LISTED RECORDS ▸
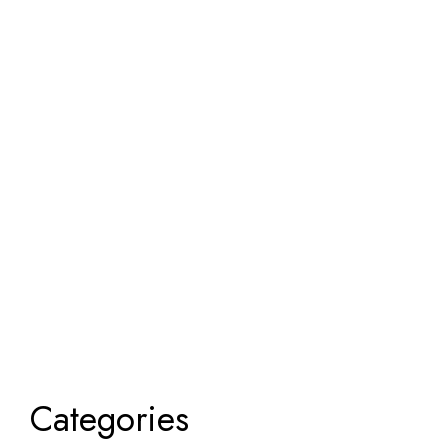
Categories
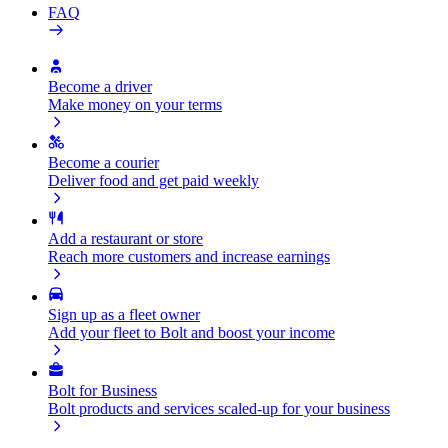
FAQ
Become a driver
Make money on your terms
Become a courier
Deliver food and get paid weekly
Add a restaurant or store
Reach more customers and increase earnings
Sign up as a fleet owner
Add your fleet to Bolt and boost your income
Bolt for Business
Bolt products and services scaled-up for your business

WHAT THE EXERCISE ASKS ▸ Go through the records above. Copy each line in which the string "fleet" appears.

SOLUTION TO THE PROBLEM ▸
Sign up as a fleet owner
Add your fleet to Bolt and boost your income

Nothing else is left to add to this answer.